Among those who came are members from the South Arm Community Kitchen, the South Arm Cooking Club for Seniors, The Gilmore Park Church Community Kitchen and the Caring Place Community Kitchen. There were members from the current kitchens, ex-members and also potential new member.
Needless to say, we had a lot of food to share. The above are the savoury spread of goodies.
We also had a good spread of desserts, my favourite.
It’s a season of celebration and we wished everyone a happy holiday and a great new year ahead. Here are more on the food.
There were 2 meatball dishes. On the left was from Lorna which was stir fried with celery. On the left was holiday meatballs from Jane of the senior kitchen.
For rice dishes, on the left, Terumi made California Roll and on the right. Emily W made steamed sticky rice with shiitake mushrooms, Chinese sausage and dried shrimp. There is another sticky rice dish from Ada which I missed to take photo.
Vanessa (ex-coordinator of South Arm Community Kitchen) made Kimchi Wild Salmon Fried Rice and a big pot of Bean Curd Egg Swirl Gingko Nut Dessert Soup.
There were more dessert soups on the table. On the left was Taro and Tapioca Dessert Soup made by Peggy. It has some little tang yuan (sticky rice ball) in it which was very appropriate for the day since it was Tongzhi (mid winter festival) for the Chinese. On the right was a 8 treasures porridge from Julie, ex-member of South Arm Community Kitchen. According to Julie, there were more than 8 treasures in the porridge which includes red dates, goji berries, peanuts and lots of beans.
For vegetarian dishes, on the left, Peggy made a vegetarian stir fry of black fungus, carrot, pressed tofu and vegetarian meat. On the right, Lorna made a Daikon Stew.
We had quite a few of noodle dishes. On the left was fried vermicelli with prawns from Vicky. On the right was Magu Vermicelli topped with meat sauce from Joanna.
Julie also brought another dish which is stir fry vermicelli topped with meat sauce and green onions on the left. On the right was a Northern Cold Appetizer (Liang Parn) from Lily which is lightly vinegarish.
For something none Asian, Jean, ex-coordinator of the Gilmore Park Church Community Kitchen made Devilled Eggs.
At last, desserts. I made a Chrysanthemum Longan Goji Berry Jello. I adapted the recipe from here by substituting osmanthus with chrysanthemum, dried longan with can longan and some minor changes to the type of jelly powder and sweetness.
Betty made mochi filled with red bean paste and coated with shredded coconut while Emily W also made some mochi and Chestnut Mini Buns.
Marian made a Filipino dessert called Suman which is sticky rice with coconut milk and sugar wrapped in banana leaf and boiled/steamed. On the right, Venus made a Red Beans Coconut Jello.
Lastly, Vivian brought a Bumbleberry Crumble Pie.

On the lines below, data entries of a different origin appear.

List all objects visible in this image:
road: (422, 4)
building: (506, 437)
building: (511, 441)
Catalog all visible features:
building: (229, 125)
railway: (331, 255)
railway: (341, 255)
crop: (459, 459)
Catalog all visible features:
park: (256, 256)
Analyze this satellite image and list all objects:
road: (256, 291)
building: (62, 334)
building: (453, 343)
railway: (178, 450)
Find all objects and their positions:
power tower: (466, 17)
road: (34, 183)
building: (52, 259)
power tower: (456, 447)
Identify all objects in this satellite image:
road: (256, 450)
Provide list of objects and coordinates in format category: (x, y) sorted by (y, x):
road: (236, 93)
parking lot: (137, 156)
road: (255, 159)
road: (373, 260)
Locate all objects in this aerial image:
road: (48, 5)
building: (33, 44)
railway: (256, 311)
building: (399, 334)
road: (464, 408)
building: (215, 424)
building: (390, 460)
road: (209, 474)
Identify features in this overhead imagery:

I also missed out a photo of Egg Tart topped with peach made by Cedric which you can see from the spread of dessert on the front page.
It’s a great potluck with good food and good friends. We look forward to meet again next year.
This Post Has One Comment
Wow Wow Wow!!! All the food looks so delicious. I’m really keen on learning how to make Lily’s Northern Cold Appetizer. So curious! Possible post one of these days? The goji berry jello looks divine.